The central idea: it takes approximately 20 hours of focused and deliberate practice to learn a new skill to a reasonable level of proficiency. Put in this time and you will be pleasantly surprised by the results of your efforts.
Key elements to the approach:
1. Deconstruct the skill - break the skill down into its key component pieces and practice the most
important things first.
2. Learn enough to self-correct - Don't get lost in research procrastination. By all means, have multiple books and resources at hand but use these tools to notice and correct errors instead of procrastinating. In other words, get stuck in and learn by doing!
3. Remove barriers to practice - Have everything in place to practice the skill. The TV, internet, etc are all distraction traps.
4. Practice for at least 20 hours - Pre-committing to 20 hours means that you won't stop at the initial "frustration barrier". Remember that a major barrier to learning something new isn't intellectual but emotional.
The idea is common sense codified into a simple framework. However, while the 20 hour rule may be appear little more than gimmicky cheese tailored to win over a publishing contract, if you apply the rule with some discipline then at least you will have given your efforts a fair shot at success.
I do think that with so many options available at our disposal, it would be a shame to spend all of our lives specialising in a narrow range of skills or worse still, just sitting on the couch. Surely, the act of learning new things is enriching in itself and the breadth of knowledge surely makes for a more fulfilled individual. Mastery clearly pays in the modern workplace but this is not always true, and it is certainly not true when applied to the personal sphere.
Here is a cool summary graphic from another blogger (click on the image to embiggen):
And here is the video, just don't forget to skip forward 8 minutes:
Kaufman also has some useful bonus material on his web-site for people who have bought the book, including summary sheets and some useful Q+As. He asks not to provide a link so I won't, but if you are a master Google sniper, you'll find the materials with ease. Here are some of my choice tips from the bonus page:
Info junkie? - If you are drowning in too much information, with too many choices and things that you want to pursue, simply list them down in a "someday maybe" list. This helps to mentally offload the ideas, freeing up your mind space to select the one you want to do most and focus on it without distraction. Note, Kaufman recommends learning one skill at a time, appreciating that most people have time constraints (and if you have extra time in the day, use it to better develop that skill).
What about ambiguous goals such as personal speaking?
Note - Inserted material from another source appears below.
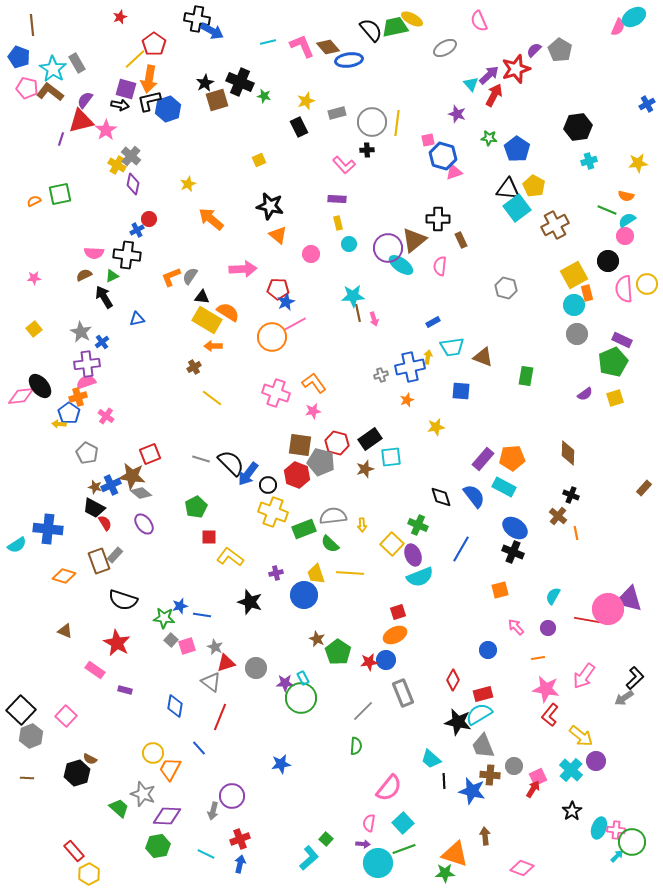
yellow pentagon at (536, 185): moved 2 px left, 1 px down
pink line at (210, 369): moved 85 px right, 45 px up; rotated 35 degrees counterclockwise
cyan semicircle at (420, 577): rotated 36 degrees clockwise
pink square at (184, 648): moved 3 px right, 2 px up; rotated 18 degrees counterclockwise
Ask why you want to achieve this goal and specifically what you want to get out of it. Maybe set a target of getting to a stage where you feel comfortable about the task without panic setting in e.g. a stage where it is fun to to talk to a group of people for 5 minutes. Try and find opportunities to practice, getting up and speaking as much as possible.
What if the skill requires physical training i.e. is beyond your physical ability - Training is different to building a skill e.g. acquisition of motor skills, balancing etc. The skill can require strength which requires training (cardio, strength).